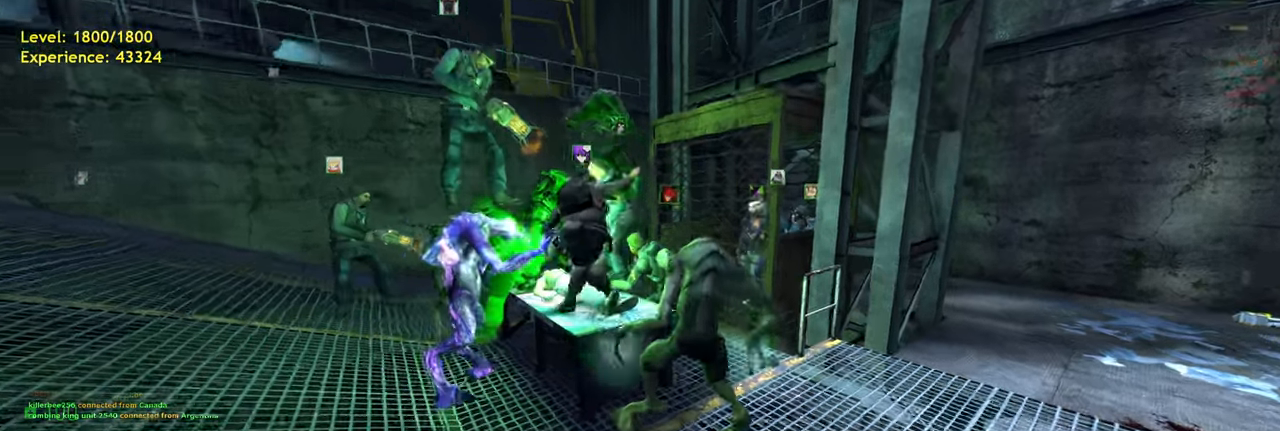
{"keys": ["d", "w"], "mouse": [], "events": [[60, "w", "down"], [200, "w", "up"], [380, "w", "down"]]}
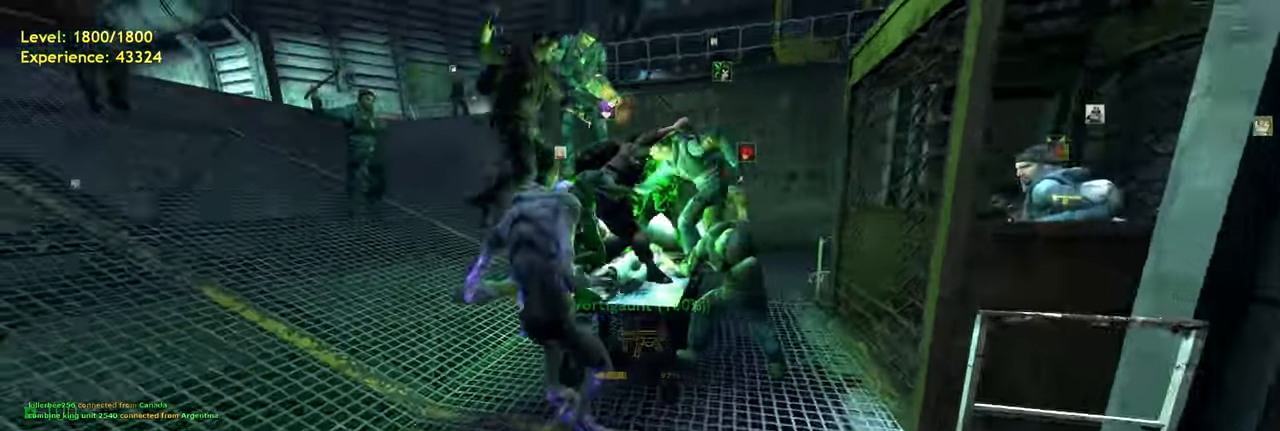
{"keys": [], "mouse": [], "events": [[60, "w", "up"], [120, "d", "up"]]}
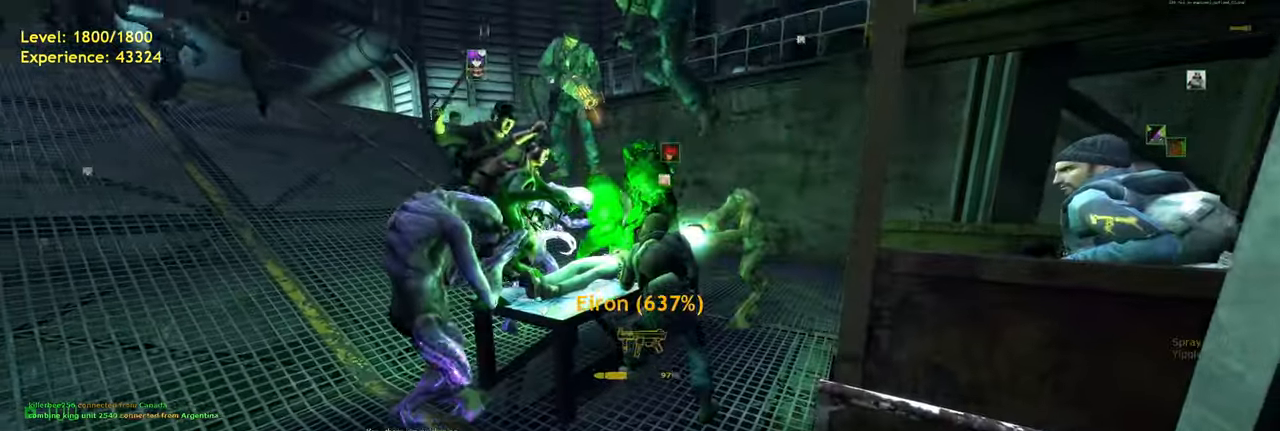
{"keys": [], "mouse": [], "events": [[60, "s", "down"], [140, "s", "up"]]}
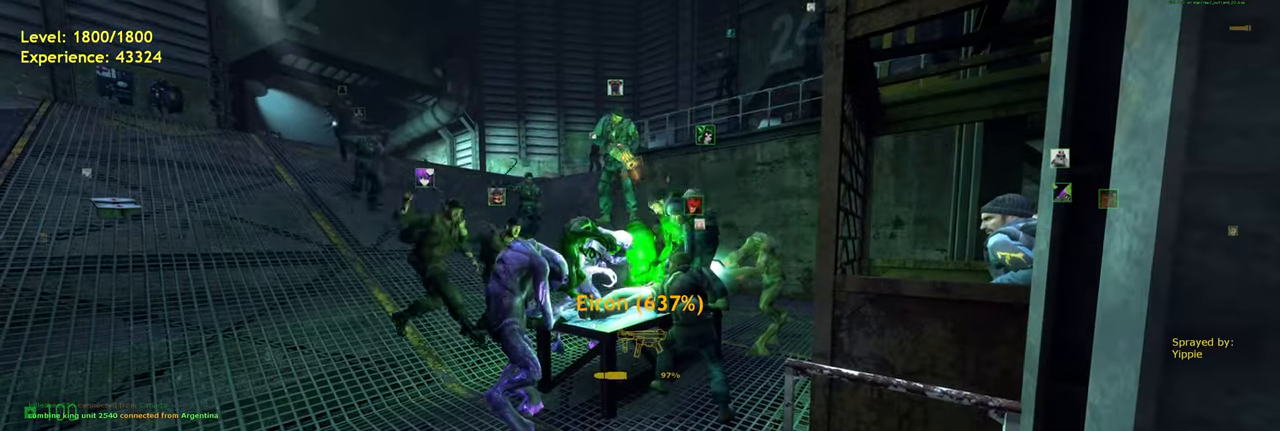
{"keys": [], "mouse": [], "events": []}
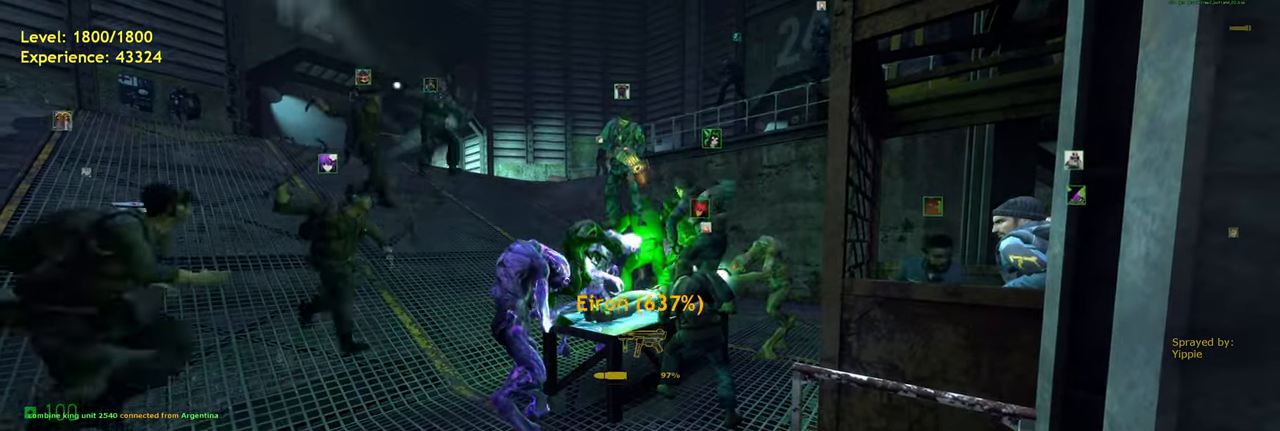
{"keys": [], "mouse": [], "events": []}
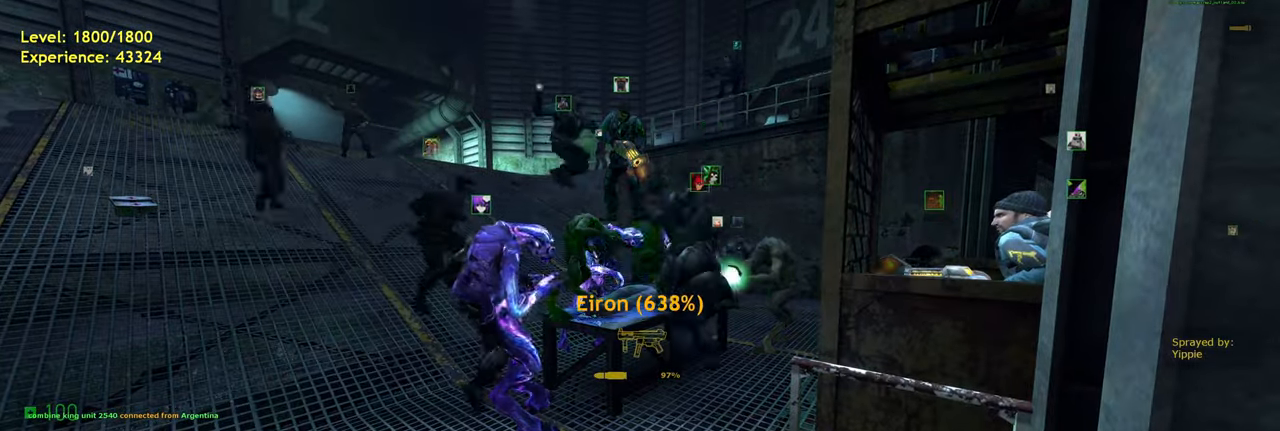
{"keys": [], "mouse": [], "events": []}
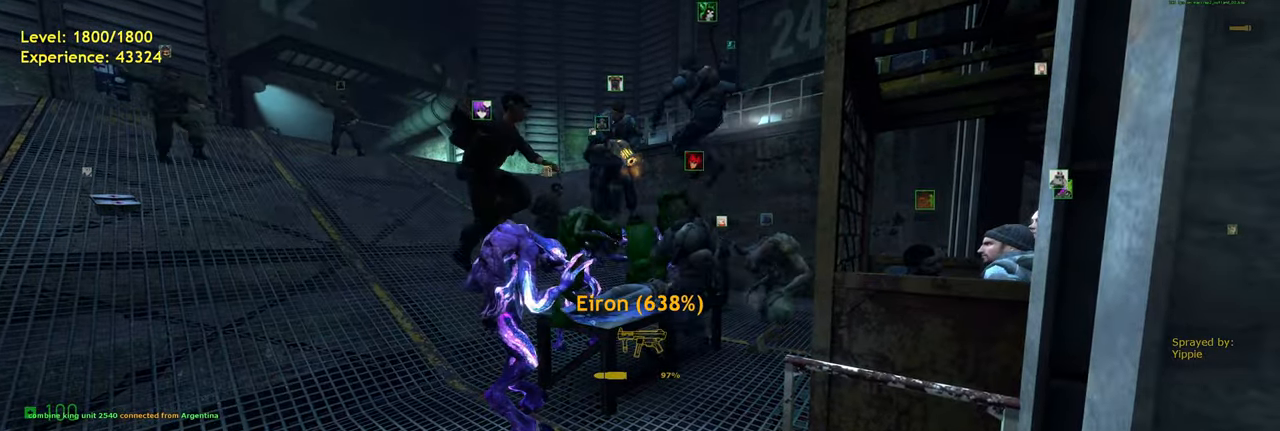
{"keys": [], "mouse": [], "events": [[140, "tab", "down"], [240, "tab", "up"]]}
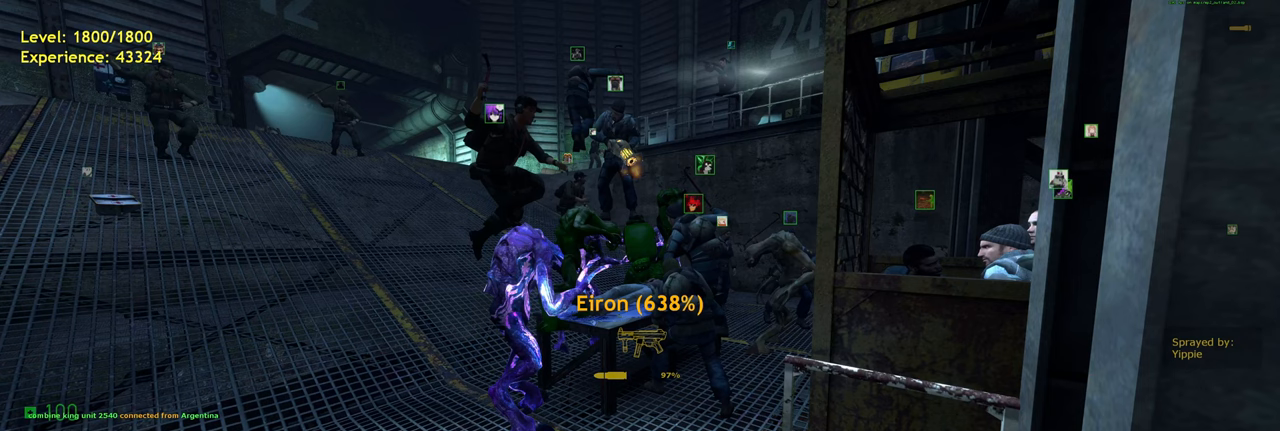
{"keys": [], "mouse": [], "events": []}
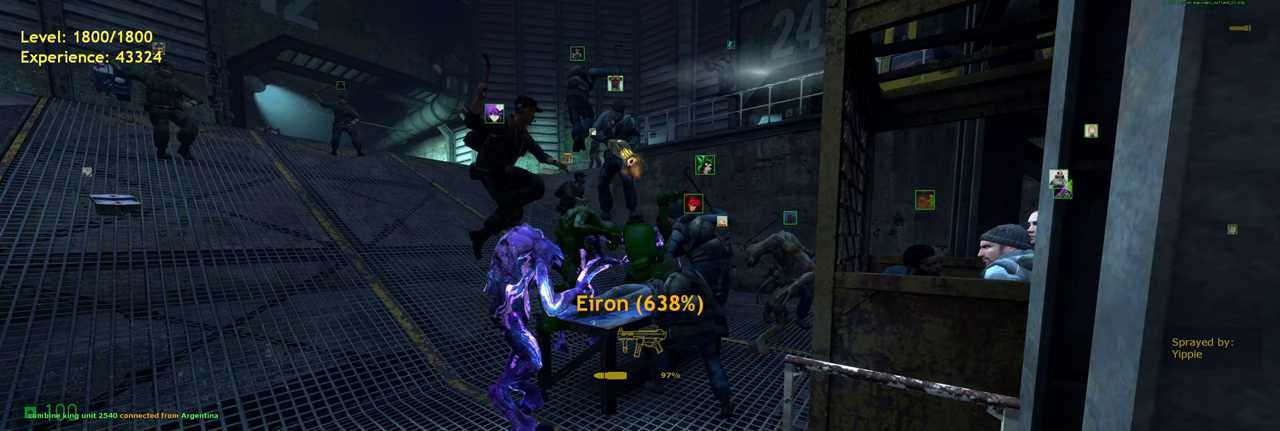
{"keys": [], "mouse": [], "events": []}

----------------------------------------

What lines in the listing contain "down"? Copy them all.

{"keys": ["d", "w"], "mouse": [], "events": [[60, "w", "down"], [200, "w", "up"], [380, "w", "down"]]}
{"keys": [], "mouse": [], "events": [[60, "s", "down"], [140, "s", "up"]]}
{"keys": [], "mouse": [], "events": [[140, "tab", "down"], [240, "tab", "up"]]}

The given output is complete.